Multi-Resolution Histopathology Patch Graphs for Ovarian Cancer Subtyping
Jack Breen, Katie Allen, Kieran Zucker, Nicolas M. Orsi, Nishant Ravikumar
TL;DR
The study tackles the challenge of ovarian cancer subtyping by moving beyond single-resolution patch analysis to a multi-resolution patch graph approach that captures cross-magnification spatial context. It employs a graph network with GATv2 layers and SAGPool pooling, using features from the UNI histopathology foundation model, and evaluates seven model variants across five-fold cross-validation, a hold-out test set, and an external Transcanadian dataset. The best externally validated model (10x+20x magnifications with UNI features) achieved a balanced accuracy of 99.0% and AUROC of 1.000, marking the highest reported performance for this task, though performance gains were not uniform across all validation schemes and depend on the feature encoder.

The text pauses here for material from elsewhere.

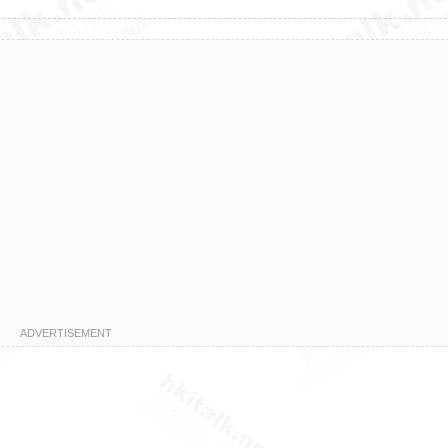
ADVERTISEMENT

While promising for clinical translation as a rapid second opinion, the work emphasizes the need for broader validations, uncertainty estimation, and practicality considerations due to data size and computational demands.
Abstract
Computer vision models are increasingly capable of classifying ovarian epithelial cancer subtypes, but they differ from pathologists by processing small tissue patches at a single resolution. Multi-resolution graph models leverage the spatial relationships of patches at multiple magnifications, learning the context for each patch. In this study, we conduct the most thorough validation of a graph model for ovarian cancer subtyping to date. Seven models were tuned and trained using five-fold cross-validation on a set of 1864 whole slide images (WSIs) from 434 patients treated at Leeds Teaching Hospitals NHS Trust. The cross-validation models were ensembled and evaluated using a balanced hold-out test set of 100 WSIs from 30 patients, and an external validation set of 80 WSIs from 80 patients in the Transcanadian Study. The best-performing model, a graph model using 10x+20x magnification data, gave balanced accuracies of 73%, 88%, and 99% in cross-validation, hold-out testing, and external validation, respectively. However, this only exceeded the performance of attention-based multiple instance learning in external validation, with a 93% balanced accuracy. Graph models benefitted greatly from using the UNI foundation model rather than an ImageNet-pretrained ResNet50 for feature extraction, with this having a much greater effect on performance than changing the subsequent classification approach. The accuracy of the combined foundation model and multi-resolution graph network offers a step towards the clinical applicability of these models, with a new highest-reported performance for this task, though further validations are still required to ensure the robustness and usability of the models.